Problem requirements:
An exact reproduction of the listing, minus the pictures, is the required output.

Information provided:
┌────────

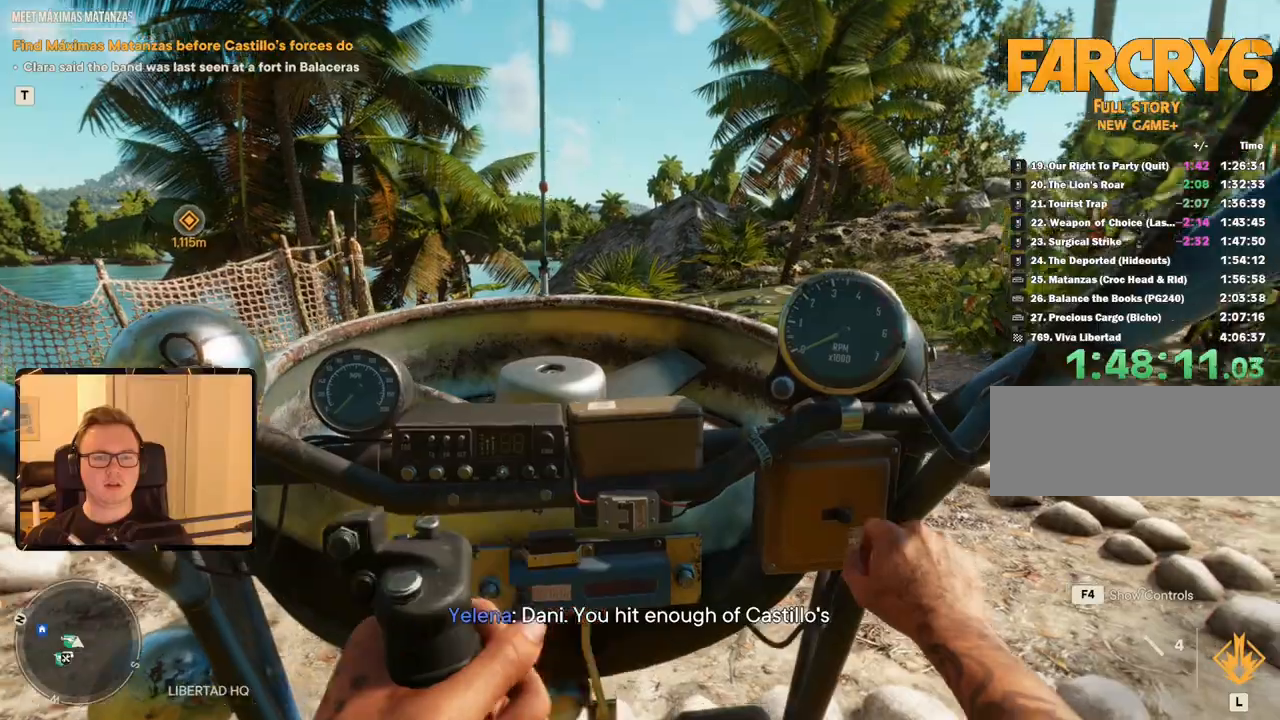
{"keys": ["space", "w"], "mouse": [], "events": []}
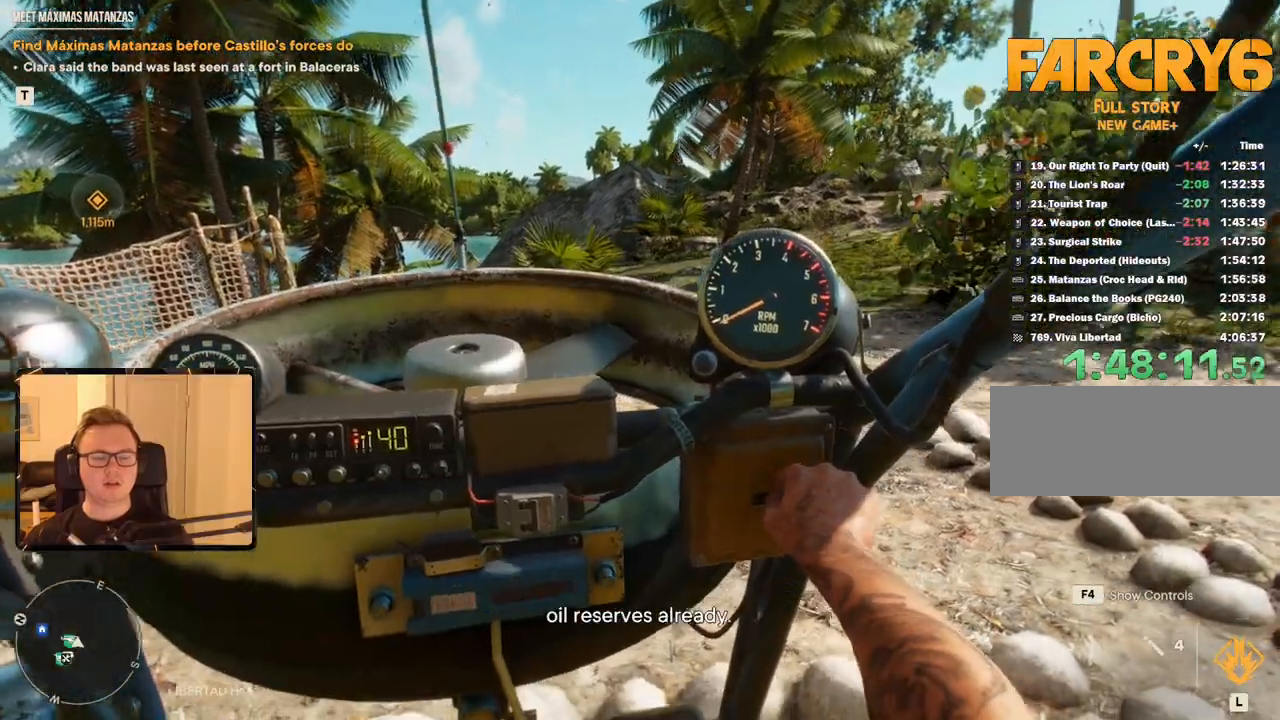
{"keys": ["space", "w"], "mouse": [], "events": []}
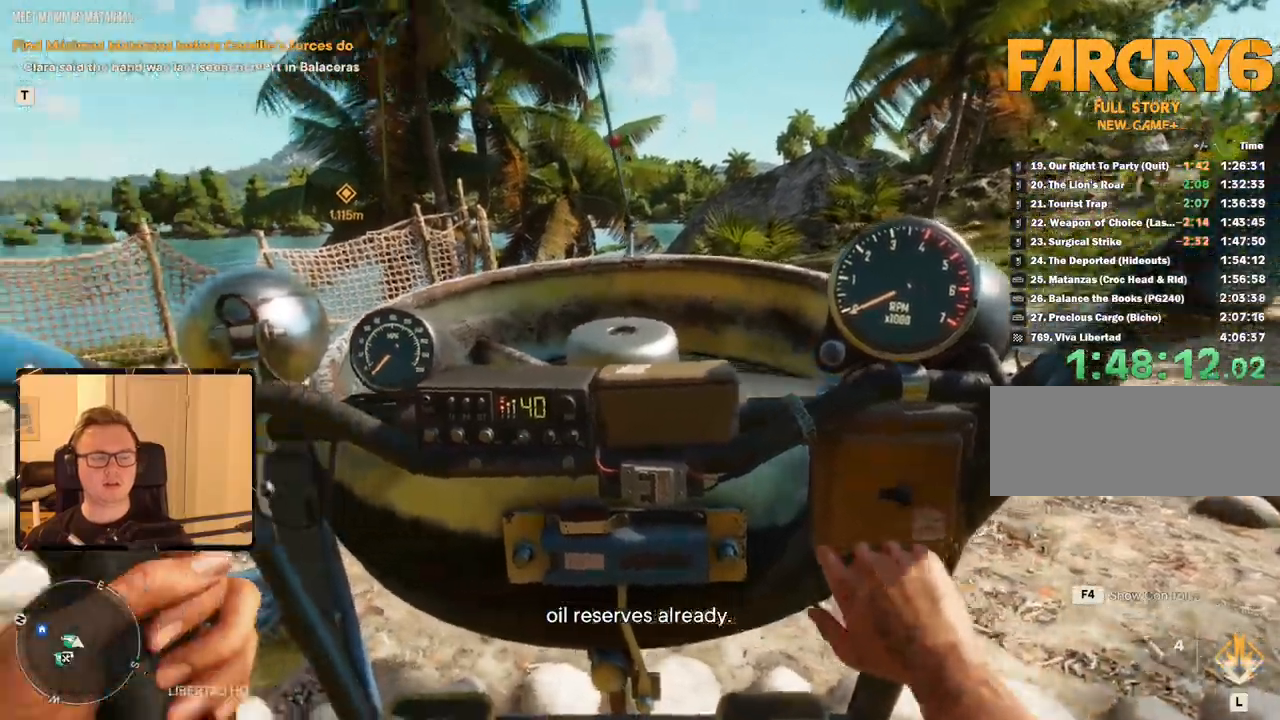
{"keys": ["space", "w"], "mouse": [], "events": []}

└────────

Response area:
{"keys": ["space", "w"], "mouse": [], "events": []}
{"keys": ["space", "w"], "mouse": [], "events": []}
{"keys": ["space", "w"], "mouse": [], "events": []}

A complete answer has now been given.